Stated problem
From the data below, rewrite the lines starting at the one that has "genus: Hypochaeris" and stopping after the one that has "scientific name: Diospyros texana". Substitute "division" for "phylum" and leave everything else as it is.

Items from a dataset:
^^^^^^^^^^^^^^^^

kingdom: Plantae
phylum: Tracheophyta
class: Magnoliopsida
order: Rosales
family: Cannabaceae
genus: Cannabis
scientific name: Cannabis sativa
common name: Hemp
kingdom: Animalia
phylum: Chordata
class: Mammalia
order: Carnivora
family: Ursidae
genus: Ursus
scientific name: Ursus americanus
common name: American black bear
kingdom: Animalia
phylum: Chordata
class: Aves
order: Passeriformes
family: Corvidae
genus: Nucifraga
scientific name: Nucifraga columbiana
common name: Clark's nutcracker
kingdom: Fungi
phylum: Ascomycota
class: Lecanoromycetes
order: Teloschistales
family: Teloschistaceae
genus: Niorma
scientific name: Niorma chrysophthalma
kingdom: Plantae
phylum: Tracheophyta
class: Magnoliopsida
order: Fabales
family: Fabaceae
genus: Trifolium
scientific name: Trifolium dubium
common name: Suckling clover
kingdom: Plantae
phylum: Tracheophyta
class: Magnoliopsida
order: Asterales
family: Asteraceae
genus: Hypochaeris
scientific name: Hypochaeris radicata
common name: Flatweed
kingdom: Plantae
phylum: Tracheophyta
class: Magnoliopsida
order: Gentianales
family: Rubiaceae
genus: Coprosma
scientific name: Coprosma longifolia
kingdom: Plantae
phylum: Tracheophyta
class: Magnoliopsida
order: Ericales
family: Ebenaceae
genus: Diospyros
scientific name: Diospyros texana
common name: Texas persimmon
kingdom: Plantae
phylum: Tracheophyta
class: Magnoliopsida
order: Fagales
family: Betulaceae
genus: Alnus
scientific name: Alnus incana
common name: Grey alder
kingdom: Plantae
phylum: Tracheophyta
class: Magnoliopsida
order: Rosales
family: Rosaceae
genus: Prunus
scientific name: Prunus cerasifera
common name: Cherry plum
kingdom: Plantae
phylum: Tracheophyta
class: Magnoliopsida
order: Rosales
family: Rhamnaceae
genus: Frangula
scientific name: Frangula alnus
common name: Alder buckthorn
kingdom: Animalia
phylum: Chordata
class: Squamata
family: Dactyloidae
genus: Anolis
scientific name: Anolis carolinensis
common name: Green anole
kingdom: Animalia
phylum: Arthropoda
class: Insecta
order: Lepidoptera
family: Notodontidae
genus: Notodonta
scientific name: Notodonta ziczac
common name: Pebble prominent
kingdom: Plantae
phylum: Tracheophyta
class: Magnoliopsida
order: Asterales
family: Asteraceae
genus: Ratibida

^^^^^^^^^^^^^^^^

Answer to this problem
genus: Hypochaeris
scientific name: Hypochaeris radicata
common name: Flatweed
kingdom: Plantae
division: Tracheophyta
class: Magnoliopsida
order: Gentianales
family: Rubiaceae
genus: Coprosma
scientific name: Coprosma longifolia
kingdom: Plantae
division: Tracheophyta
class: Magnoliopsida
order: Ericales
family: Ebenaceae
genus: Diospyros
scientific name: Diospyros texana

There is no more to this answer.